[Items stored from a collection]

——————

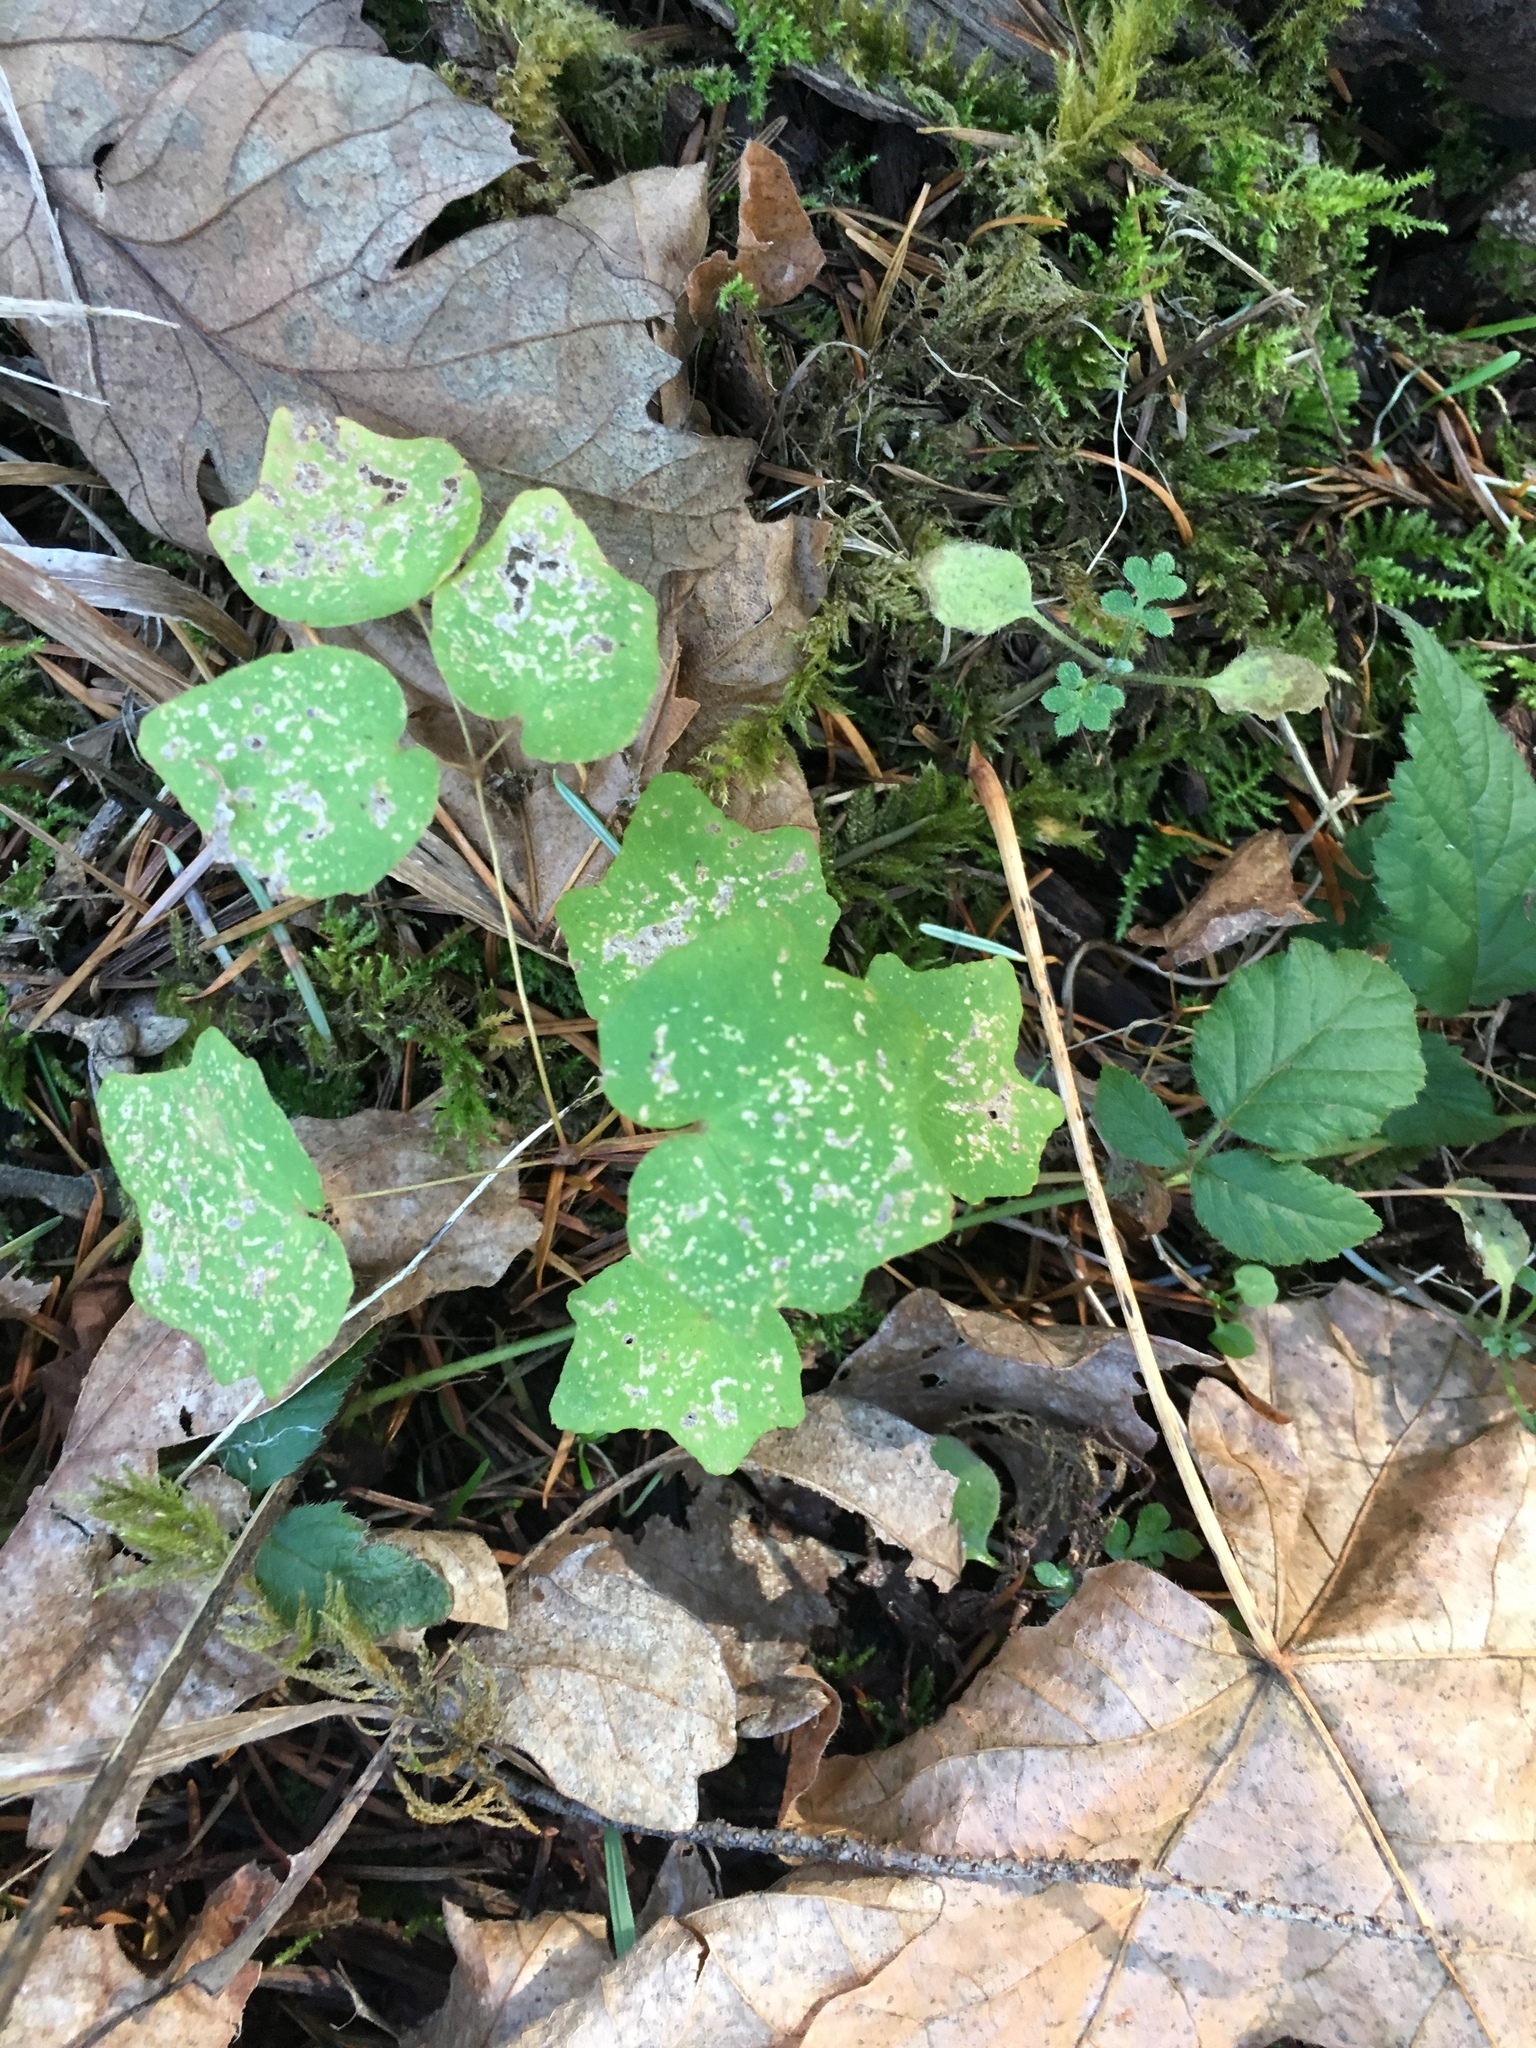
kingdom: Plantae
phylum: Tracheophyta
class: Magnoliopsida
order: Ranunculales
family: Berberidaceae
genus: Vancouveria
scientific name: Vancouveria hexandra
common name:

——————

= REQUIRED TASK =
Write out every line of text from the items above as a single numbered list, skipping blank lines and omitting the pictures.

= TASK RESULT =
1. kingdom: Plantae
2. phylum: Tracheophyta
3. class: Magnoliopsida
4. order: Ranunculales
5. family: Berberidaceae
6. genus: Vancouveria
7. scientific name: Vancouveria hexandra
8. common name:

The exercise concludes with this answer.